Nuanced, dignified performance by Fellag, and Falardeau gets superb performances from the supporting cast including the children.
I loved this gentle film which ambles through a few weeks in the life of a primary school in Canada, exploring loss, anger, grief, prejudice, fear, the price of secrecy but ultimately comes settles on the power of human kindness.
heart warming and believable
Placed in the wrong hands Monsieur Lazhar could easily have turned out to be a terrific treacly confection of heartstring-tugging manipulation. Considering what is on display, the themes, it is to the credit of the director, and screenplay writer Philippe Faraldeau it is not.
The tragic event that starts the story, whilst a bit unlikely, is not sugar-coated and from that, for me at least, fairly shocking opening all things grow. We are into adult themes here, that come crashing into the world of children, it is all about love, loss and the well-walked path ‘a stranger in a strange land’ but for a lovely change, you are not hit about the head with a baseball bat with these themes.
Without laying out the plot, and what happens and how the story concludes it is difficult to discuss what you see on the screen. It is best to say that we are treated to restrained naturalistic performances where possible and some of the least annoying child actors I have seen for quite some time. In particular, Sophie Nélisse was at the time clearly Canada’s child-Drew Barrymore. The adult actors also give great accounts in particular Mohamed Fellag who brings nuance and quiet air of dignity and sadness to Lazhar.
There is a real undercurrent of trauma throughout the story that runs through the lives of everyone adult and child alike but the real trick, the real heft of this well-crafted and acted story is that for a such a huge emotional hit in people’s lives there is no pay-off, no closure, you work your way around the roadblock, you try your best to make sense of it – sometimes it does not make sense. To my way of thinking this is a very adult way to show the audience a tough and emotive topic.
Plenty of comment throughout the story on the process of education in Canada, the restrictions of teaching methods, for good or bad, and how it can change a dynamic between teachers, pupils, and parents to such an extent where Lazhar’s simple observations on a child to her parents is immediately rebuked and he told to ‘teach not bring up’ but to the credit of the film it sides with no one, you make your own decisions. This is films strength it really does not try to push any agenda, Lazhar is a nice man, who is hiding more than one secret, not because he is an asylum seeking Algerian but because he is a nice man. The headteacher tells him how things must be done not because she is the ‘baddie’ (far from it) but because it is her job and that is how it must be done.
For me, this type of attitude to story with issues that can get people very emotive, as we know this is now a code-word for sweary and dementedly angry these days, was refreshing.
Based on a play by Evelyne de la Chenelière, who plays pupil Alice’s airline pilot mother, Monsieur Lazhar is simple tale, told subtly, on a topic that could have been mangled through the Call the Midwife sugar press. It was not.
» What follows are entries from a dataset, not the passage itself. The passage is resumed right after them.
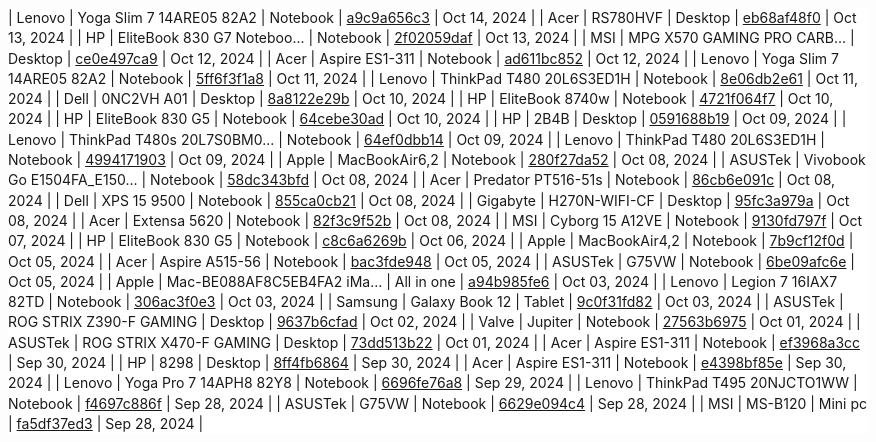 | Lenovo        | Yoga Slim 7 14ARE05 82A2    | Notebook    | [a9c9a656c3](https://linux-hardware.org/?probe=a9c9a656c3) | Oct 14, 2024 |
| Acer          | RS780HVF                    | Desktop     | [eb68af48f0](https://linux-hardware.org/?probe=eb68af48f0) | Oct 13, 2024 |
| HP            | EliteBook 830 G7 Noteboo... | Notebook    | [2f02059daf](https://linux-hardware.org/?probe=2f02059daf) | Oct 13, 2024 |
| MSI           | MPG X570 GAMING PRO CARB... | Desktop     | [ce0e497ca9](https://linux-hardware.org/?probe=ce0e497ca9) | Oct 12, 2024 |
| Acer          | Aspire ES1-311              | Notebook    | [ad611bc852](https://linux-hardware.org/?probe=ad611bc852) | Oct 12, 2024 |
| Lenovo        | Yoga Slim 7 14ARE05 82A2    | Notebook    | [5ff6f3f1a8](https://linux-hardware.org/?probe=5ff6f3f1a8) | Oct 11, 2024 |
| Lenovo        | ThinkPad T480 20L6S3ED1H    | Notebook    | [8e06db2e61](https://linux-hardware.org/?probe=8e06db2e61) | Oct 11, 2024 |
| Dell          | 0NC2VH A01                  | Desktop     | [8a8122e29b](https://linux-hardware.org/?probe=8a8122e29b) | Oct 10, 2024 |
| HP            | EliteBook 8740w             | Notebook    | [4721f064f7](https://linux-hardware.org/?probe=4721f064f7) | Oct 10, 2024 |
| HP            | EliteBook 830 G5            | Notebook    | [64cebe30ad](https://linux-hardware.org/?probe=64cebe30ad) | Oct 10, 2024 |
| HP            | 2B4B                        | Desktop     | [0591688b19](https://linux-hardware.org/?probe=0591688b19) | Oct 09, 2024 |
| Lenovo        | ThinkPad T480s 20L7S0BM0... | Notebook    | [64ef0dbb14](https://linux-hardware.org/?probe=64ef0dbb14) | Oct 09, 2024 |
| Lenovo        | ThinkPad T480 20L6S3ED1H    | Notebook    | [4994171903](https://linux-hardware.org/?probe=4994171903) | Oct 09, 2024 |
| Apple         | MacBookAir6,2               | Notebook    | [280f27da52](https://linux-hardware.org/?probe=280f27da52) | Oct 08, 2024 |
| ASUSTek       | Vivobook Go E1504FA_E150... | Notebook    | [58dc343bfd](https://linux-hardware.org/?probe=58dc343bfd) | Oct 08, 2024 |
| Acer          | Predator PT516-51s          | Notebook    | [86cb6e091c](https://linux-hardware.org/?probe=86cb6e091c) | Oct 08, 2024 |
| Dell          | XPS 15 9500                 | Notebook    | [855ca0cb21](https://linux-hardware.org/?probe=855ca0cb21) | Oct 08, 2024 |
| Gigabyte      | H270N-WIFI-CF               | Desktop     | [95fc3a979a](https://linux-hardware.org/?probe=95fc3a979a) | Oct 08, 2024 |
| Acer          | Extensa 5620                | Notebook    | [82f3c9f52b](https://linux-hardware.org/?probe=82f3c9f52b) | Oct 08, 2024 |
| MSI           | Cyborg 15 A12VE             | Notebook    | [9130fd797f](https://linux-hardware.org/?probe=9130fd797f) | Oct 07, 2024 |
| HP            | EliteBook 830 G5            | Notebook    | [c8c6a6269b](https://linux-hardware.org/?probe=c8c6a6269b) | Oct 06, 2024 |
| Apple         | MacBookAir4,2               | Notebook    | [7b9cf12f0d](https://linux-hardware.org/?probe=7b9cf12f0d) | Oct 05, 2024 |
| Acer          | Aspire A515-56              | Notebook    | [bac3fde948](https://linux-hardware.org/?probe=bac3fde948) | Oct 05, 2024 |
| ASUSTek       | G75VW                       | Notebook    | [6be09afc6e](https://linux-hardware.org/?probe=6be09afc6e) | Oct 05, 2024 |
| Apple         | Mac-BE088AF8C5EB4FA2 iMa... | All in one  | [a94b985fe6](https://linux-hardware.org/?probe=a94b985fe6) | Oct 03, 2024 |
| Lenovo        | Legion 7 16IAX7 82TD        | Notebook    | [306ac3f0e3](https://linux-hardware.org/?probe=306ac3f0e3) | Oct 03, 2024 |
| Samsung       | Galaxy Book 12              | Tablet      | [9c0f31fd82](https://linux-hardware.org/?probe=9c0f31fd82) | Oct 03, 2024 |
| ASUSTek       | ROG STRIX Z390-F GAMING     | Desktop     | [9637b6cfad](https://linux-hardware.org/?probe=9637b6cfad) | Oct 02, 2024 |
| Valve         | Jupiter                     | Notebook    | [27563b6975](https://linux-hardware.org/?probe=27563b6975) | Oct 01, 2024 |
| ASUSTek       | ROG STRIX X470-F GAMING     | Desktop     | [73dd513b22](https://linux-hardware.org/?probe=73dd513b22) | Oct 01, 2024 |
| Acer          | Aspire ES1-311              | Notebook    | [ef3968a3cc](https://linux-hardware.org/?probe=ef3968a3cc) | Sep 30, 2024 |
| HP            | 8298                        | Desktop     | [8ff4fb6864](https://linux-hardware.org/?probe=8ff4fb6864) | Sep 30, 2024 |
| Acer          | Aspire ES1-311              | Notebook    | [e4398bf85e](https://linux-hardware.org/?probe=e4398bf85e) | Sep 30, 2024 |
| Lenovo        | Yoga Pro 7 14APH8 82Y8      | Notebook    | [6696fe76a8](https://linux-hardware.org/?probe=6696fe76a8) | Sep 29, 2024 |
| Lenovo        | ThinkPad T495 20NJCTO1WW    | Notebook    | [f4697c886f](https://linux-hardware.org/?probe=f4697c886f) | Sep 28, 2024 |
| ASUSTek       | G75VW                       | Notebook    | [6629e094c4](https://linux-hardware.org/?probe=6629e094c4) | Sep 28, 2024 |
| MSI           | MS-B120                     | Mini pc     | [fa5df37ed3](https://linux-hardware.org/?probe=fa5df37ed3) | Sep 28, 2024 |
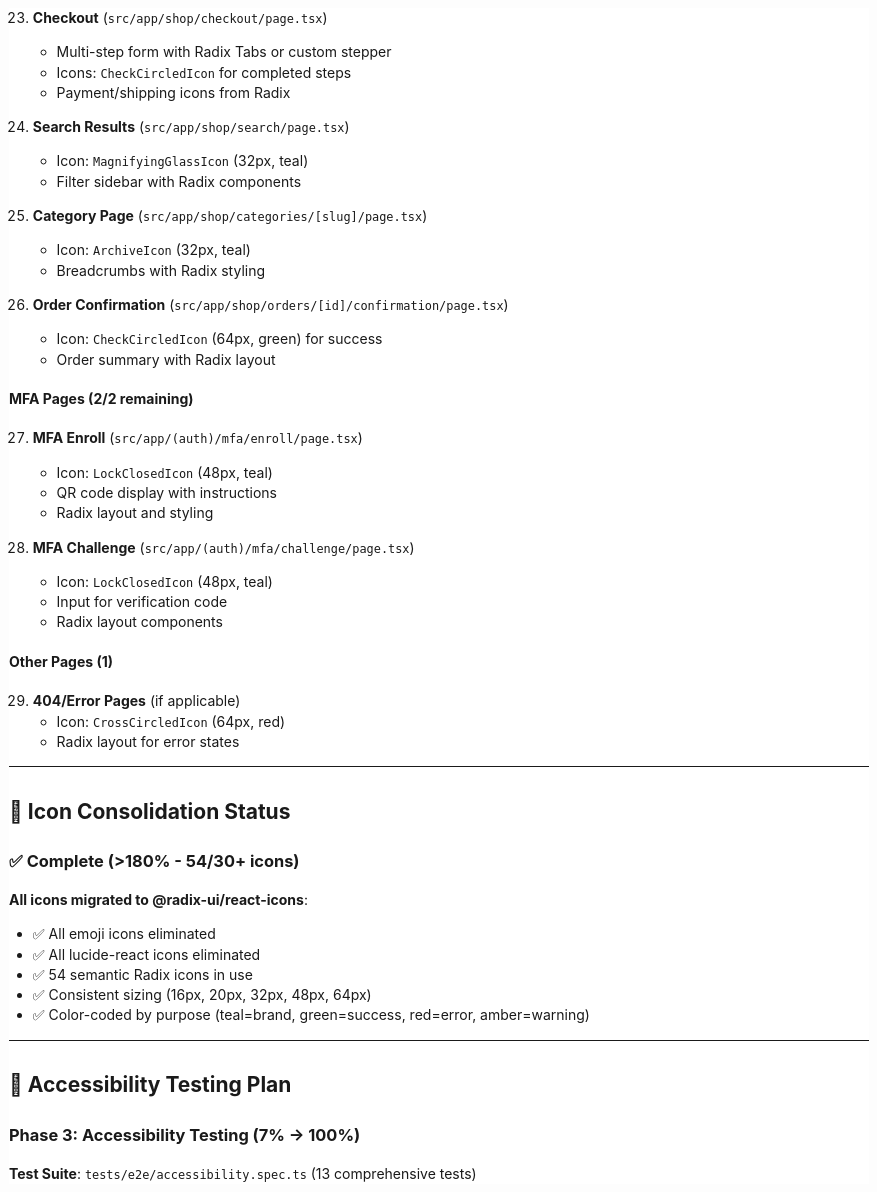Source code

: 23. **Checkout** (`src/app/shop/checkout/page.tsx`)
    - Multi-step form with Radix Tabs or custom stepper
    - Icons: `CheckCircledIcon` for completed steps
    - Payment/shipping icons from Radix

24. **Search Results** (`src/app/shop/search/page.tsx`)
    - Icon: `MagnifyingGlassIcon` (32px, teal)
    - Filter sidebar with Radix components

25. **Category Page** (`src/app/shop/categories/[slug]/page.tsx`)
    - Icon: `ArchiveIcon` (32px, teal)
    - Breadcrumbs with Radix styling

26. **Order Confirmation** (`src/app/shop/orders/[id]/confirmation/page.tsx`)
    - Icon: `CheckCircledIcon` (64px, green) for success
    - Order summary with Radix layout

#### MFA Pages (2/2 remaining)
27. **MFA Enroll** (`src/app/(auth)/mfa/enroll/page.tsx`)
    - Icon: `LockClosedIcon` (48px, teal)
    - QR code display with instructions
    - Radix layout and styling

28. **MFA Challenge** (`src/app/(auth)/mfa/challenge/page.tsx`)
    - Icon: `LockClosedIcon` (48px, teal)
    - Input for verification code
    - Radix layout components

#### Other Pages (1)
29. **404/Error Pages** (if applicable)
    - Icon: `CrossCircledIcon` (64px, red)
    - Radix layout for error states

---

## 🎨 Icon Consolidation Status

### ✅ Complete (>180% - 54/30+ icons)

**All icons migrated to @radix-ui/react-icons**:
- ✅ All emoji icons eliminated
- ✅ All lucide-react icons eliminated
- ✅ 54 semantic Radix icons in use
- ✅ Consistent sizing (16px, 20px, 32px, 48px, 64px)
- ✅ Color-coded by purpose (teal=brand, green=success, red=error, amber=warning)

---

## 🧪 Accessibility Testing Plan

### Phase 3: Accessibility Testing (7% → 100%)

**Test Suite**: `tests/e2e/accessibility.spec.ts` (13 comprehensive tests)
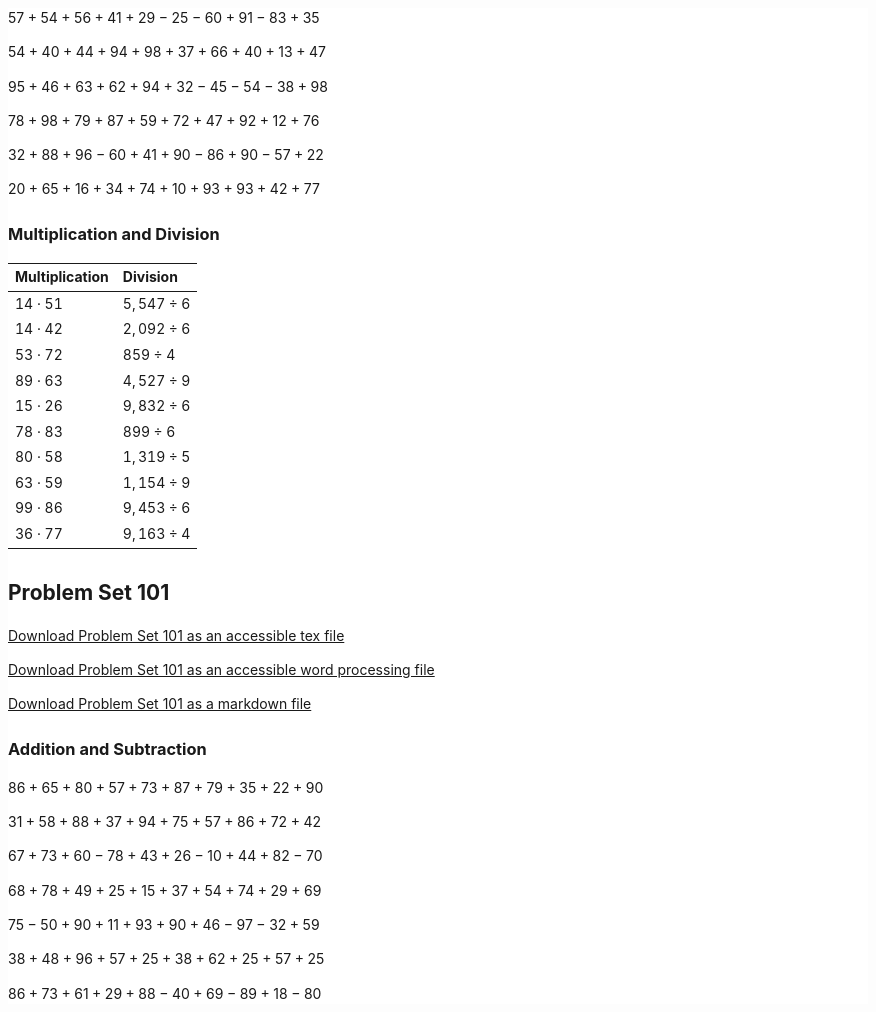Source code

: $57+54+56+41+29-25-60+91-83+35$

$54+40+44+94+98+37+66+40+13+47$

$95+46+63+62+94+32-45-54-38+98$

$78+98+79+87+59+72+47+92+12+76$

$32+88+96-60+41+90-86+90-57+22$

$20+65+16+34+74+10+93+93+42+77$

### Multiplication and Division

| Multiplication | Division |
|:---- |:---- |
| $14\cdot51$ | $5,547÷6$ |
| $14\cdot42$ | $2,092÷6$ |
| $53\cdot72$ | $859÷4$ |
| $89\cdot63$ | $4,527÷9$ |
| $15\cdot26$ | $9,832÷6$ |
| $78\cdot83$ | $899÷6$ |
| $80\cdot58$ | $1,319÷5$ |
| $63\cdot59$ | $1,154÷9$ |
| $99\cdot86$ | $9,453÷6$ |
| $36\cdot77$ | $9,163÷4$ |

## Problem Set 101
[Download Problem Set 101 as an accessible tex file](./files/ProblemSet0101.tex)

[Download Problem Set 101 as an accessible word processing file](./files/ProblemSet0101.docx)

[Download Problem Set 101 as a markdown file](./files/ProblemSet0101.md)

### Addition and Subtraction

$86+65+80+57+73+87+79+35+22+90$

$31+58+88+37+94+75+57+86+72+42$

$67+73+60-78+43+26-10+44+82-70$

$68+78+49+25+15+37+54+74+29+69$

$75-50+90+11+93+90+46-97-32+59$

$38+48+96+57+25+38+62+25+57+25$

$86+73+61+29+88-40+69-89+18-80$
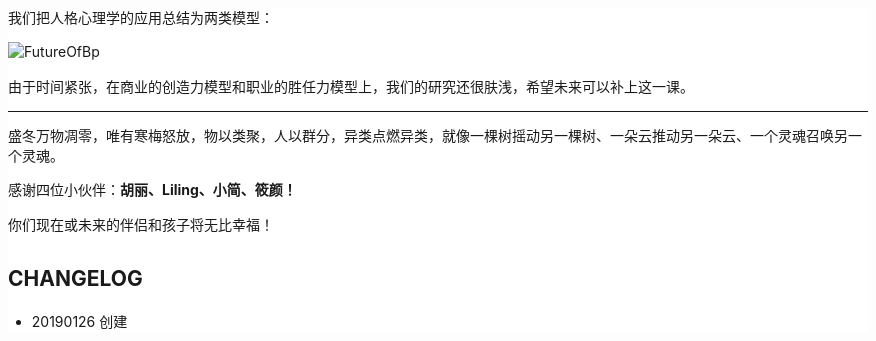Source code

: 我们把人格心理学的应用总结为两类模型：

![FutureOfBp](http://www.jinhuaji.net/FutureOfBp.png)

由于时间紧张，在商业的创造力模型和职业的胜任力模型上，我们的研究还很肤浅，希望未来可以补上这一课。

---
盛冬万物凋零，唯有寒梅怒放，物以类聚，人以群分，异类点燃异类，就像一棵树摇动另一棵树、一朵云推动另一朵云、一个灵魂召唤另一个灵魂。

感谢四位小伙伴：**胡丽、Liling、小简、筱颜！**

你们现在或未来的伴侣和孩子将无比幸福！

## CHANGELOG

- 20190126 创建



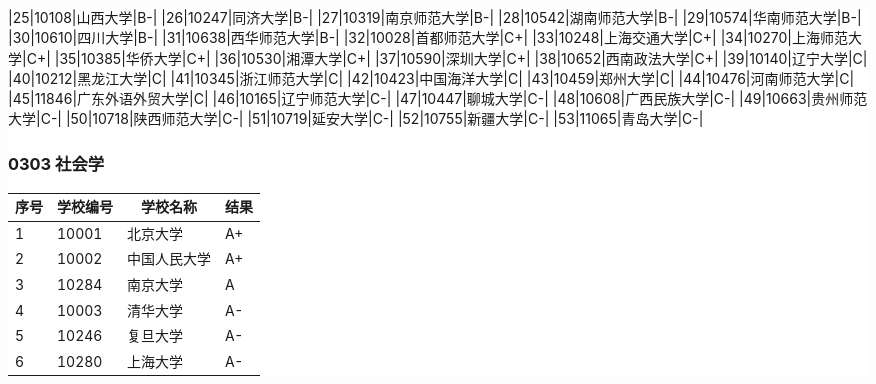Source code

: |25|10108|山西大学|B-|
|26|10247|同济大学|B-|
|27|10319|南京师范大学|B-|
|28|10542|湖南师范大学|B-|
|29|10574|华南师范大学|B-|
|30|10610|四川大学|B-|
|31|10638|西华师范大学|B-|
|32|10028|首都师范大学|C+|
|33|10248|上海交通大学|C+|
|34|10270|上海师范大学|C+|
|35|10385|华侨大学|C+|
|36|10530|湘潭大学|C+|
|37|10590|深圳大学|C+|
|38|10652|西南政法大学|C+|
|39|10140|辽宁大学|C|
|40|10212|黑龙江大学|C|
|41|10345|浙江师范大学|C|
|42|10423|中国海洋大学|C|
|43|10459|郑州大学|C|
|44|10476|河南师范大学|C|
|45|11846|广东外语外贸大学|C|
|46|10165|辽宁师范大学|C-|
|47|10447|聊城大学|C-|
|48|10608|广西民族大学|C-|
|49|10663|贵州师范大学|C-|
|50|10718|陕西师范大学|C-|
|51|10719|延安大学|C-|
|52|10755|新疆大学|C-|
|53|11065|青岛大学|C-|

### 0303 社会学
|序号|学校编号|学校名称|结果|
|----|----|----|----|
|1|10001|北京大学|A+|
|2|10002|中国人民大学|A+|
|3|10284|南京大学|A|
|4|10003|清华大学|A-|
|5|10246|复旦大学|A-|
|6|10280|上海大学|A-|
Recommended unless you really hate asylum seekers and children.
A Quebecois middle school is shocked to its core when one of its beloved teachers is found hanging on a pipe inside a classroom. The suicide is then made more disturbing because two of her students saw the teacher hanged and dead. It’s a quick reality check in the opening scene of Canada’s ‘Monsieur Lazhar’, but death eerily looms in this film from start to finish.
The titular ‘Monsieur Lazhar’ is played by Algerian actor Mohamed Fellag, popularly known by his name Fellag the comic actor in France. Here he takes a dramatic turn and he knows what he’s doing, being the genteel newcomer who applies for the teaching job left by the one who committed suicide. As Lazhar, Fellag manifests a man who is eager to connect with his students but has restraint on opening up since he isn’t exactly what he says he is. Is Lazhar telling the truth about his credentials? Why migrate from to Canada at all? Can he turn these kids around and erase the tragedy from their young minds?
Written and directed by Philippe Falardeu, ‘Monsieur Lazhar’ has joined the ranks of films where teachers inspire their students to be the better versions of themselves and follow their dreams. But the film is much more simplistic than that; it’s about teacher-student relationships and how it impacts both parties’ lives forever. For Lazhar, he wants the students not to obsess over death, while the students want the assurance that everything’s going to be okay – if this won’t come from their own parents, at least from their teacher, someone whom they spend most of their days with, anyway. And yet the drama in ‘Monsieur Lazhar’ is not melodramatic and hysterical. Instead, the drama is in the quiet that Lazhar and his students practice in order to move on, let go, and live. Fellag as Lazhar is perfect while the kids who play his students are nuanced and natural, not annoying actor-types at all.
‘Monsieur Lazhar’ tugs at the heartstrings and for good reason. No wonder it was nominated for a Best Foreign Film Oscar in 2011.